Some historical shells, such as the KornShell, took special actions when the directory name contained a dot-dot component, selecting the logical parent of the directory, rather than the actual parent directory; that is, it moved up one level toward the '/' in the pathname, remembering what the user typed, rather than performing the equivalent of:
chdir("..");In such a shell, the following commands would not necessarily produce equivalent output for all directories:
cd .. && ls ls ..This behavior is now the default. It is not consistent with the definition of dot-dot in most historical practice; that is, while this behavior has been optionally available in the KornShell, other shells have historically not supported this functionality. The logical pathname is stored in the PWD environment variable when the cd utility completes and this value is used to construct the next directory name if cd is invoked with the -L option.
When the -P option is in effect, the correct value of the PWD environment variable cannot be determined on some systems, but still results in a zero exit status. The value of PWD doesn't matter to some shell scripts and in those cases this is not a problem. In other cases, especially with multiple calls to cd, the values of PWD and OLDPWD are important but the standard provided no easy way to know that this was the case. The -e option has been added, even though this was not historic practice, to give script writers a reliable way to know when the value of PWD is not reliable.
If this utility is directed to display a pathname that contains any bytes that have the encoded value of a <newline> character when <newline> is a terminator or separator in the output format being used, implementations are encouraged to treat this as an error. A future version of this standard may require implementations to treat this as an error.
2.13 Shell Execution Environment, pwd
XBD 8. Environment Variables, 12.2 Utility Syntax Guidelines
XSH chdir
First released in Issue 2.
The following new requirements on POSIX implementations derive from alignment with the Single UNIX Specification:
The cd - operand, PWD , and OLDPWD are added.
The -L and -P options are added to align with the IEEE P1003.2b draft standard. This also includes the introduction of a new description to include the effect of these options.
IEEE Std 1003.1-2001/Cor 1-2002, item XCU/TC1/D6/14 is applied, changing the SYNOPSIS to make it clear that the -L and -P options are mutually-exclusive.
Austin Group Interpretation 1003.1-2001 #037 is applied.
Austin Group Interpretation 1003.1-2001 #199 is applied, clarifying how the cd utility handles concatenation of two pathnames when the first pathname ends in a <slash> character.
SD5-XCU-ERN-97 is applied, updating the SYNOPSIS.
Step 7 of the processing performed by cd is revised to refer to curpath instead of "the operand".
Changes to the pwd utility and PWD environment variable have been made to match the changes to the getcwd() function made for Austin Group Interpretation 1003.1-2001 #140.

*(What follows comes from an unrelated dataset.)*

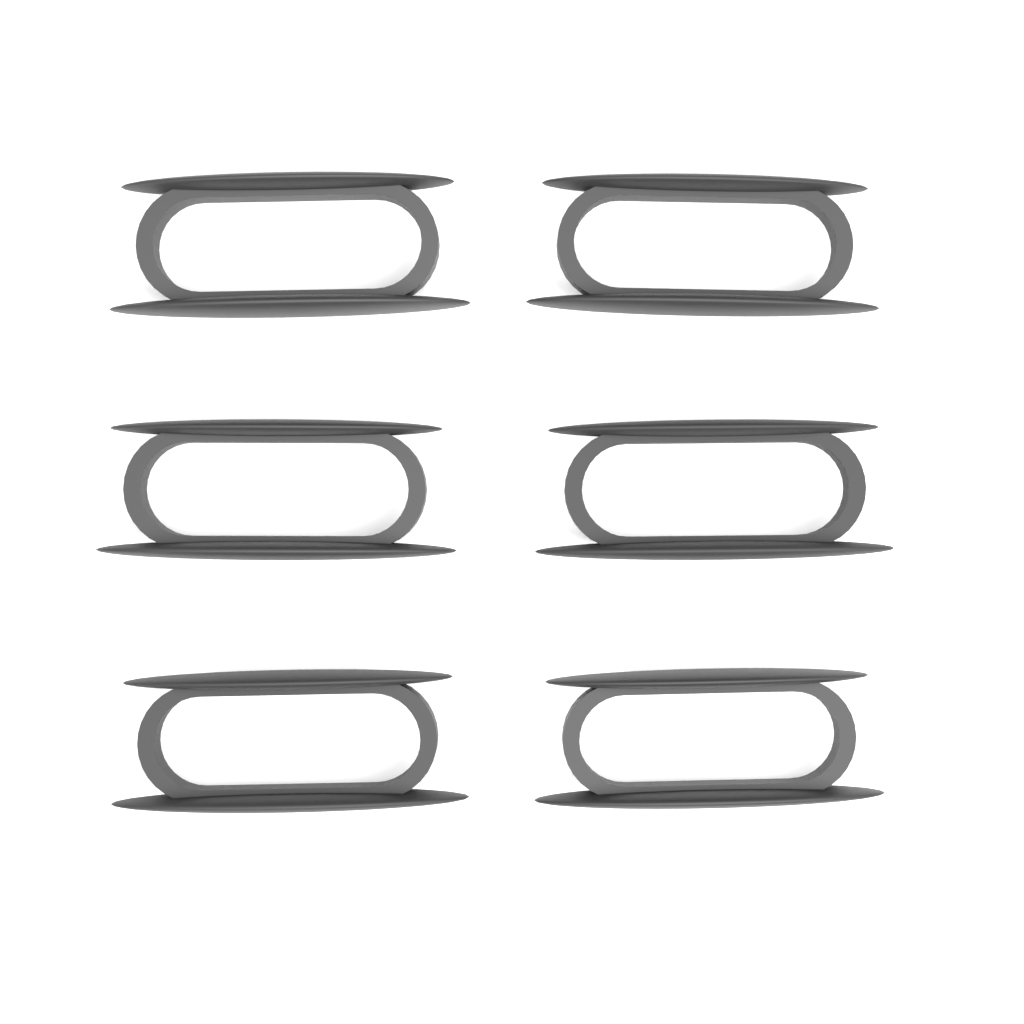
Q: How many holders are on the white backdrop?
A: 6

POSIX.1-2008, Technical Corrigendum 1, XCU/TC1-2008/0076 [230], XCU/TC1-2008/0077 [240], XCU/TC1-2008/0078 [240], and XCU/TC1-2008/0079 [123] are applied.

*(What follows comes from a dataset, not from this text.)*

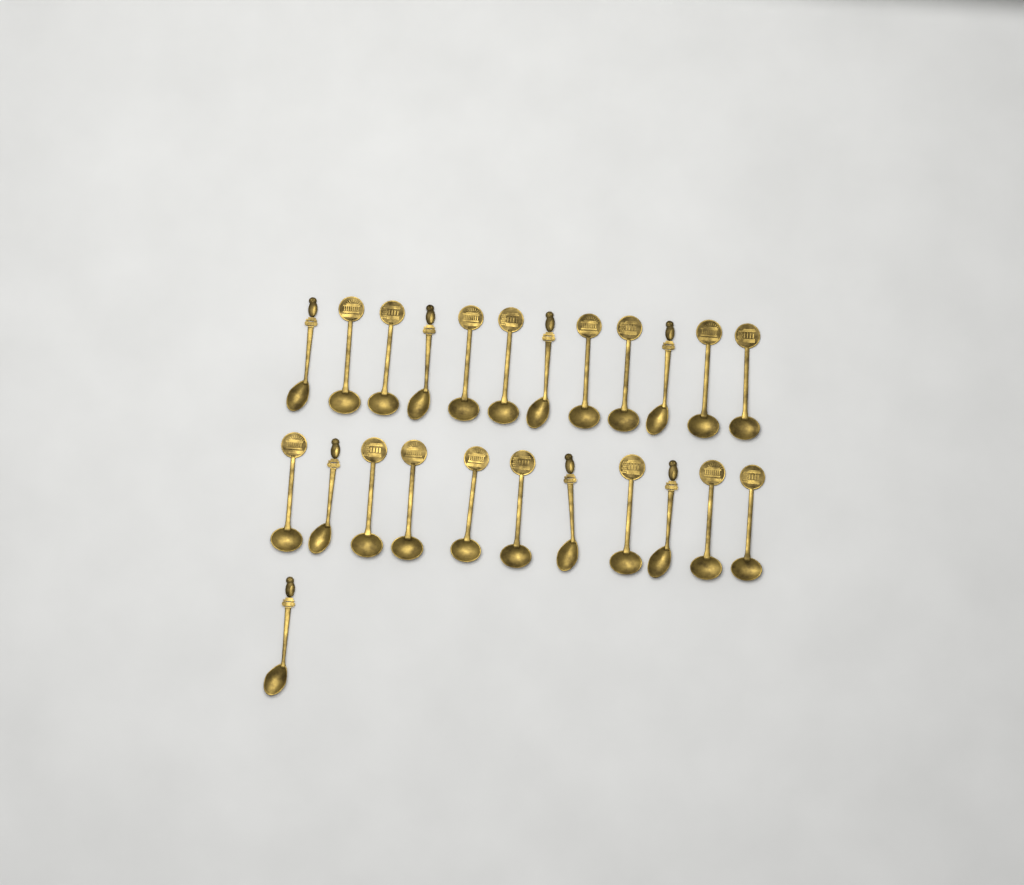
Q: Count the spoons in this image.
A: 24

POSIX.1-2008, Technical Corrigendum 2, XCU/TC2-2008/0074 [584] is applied.
Austin Group Defect 251 is applied, encouraging implementations to report an error if a utility is directed to display a pathname that contains any bytes that have the encoded value of a <newline> character when <newline> is a terminator or separator in the output format being used.
Austin Group Defect 253 is applied, adding the -e option.
Austin Group Defect 854 is applied, adding a note to the APPLICATION USAGE section that this utility is required to be intrinsic.
Austin Group Defect 1045 is applied, clarifying the behavior when the directory operand is '-'.
Austin Group Defect 1047 is applied, requiring cd to treat an empty directory operand as an error
Austin Group Defect 1122 is applied, changing the description of NLSPATH .
Austin Group Defect 1527 is applied, clarifying the behavior when an absolute pathname of the new current working directory cannot be determined.
Austin Group Defect 1601 is applied, clarifying that when setting OLDPWD , the shell need not cause it to be exported if it was not already.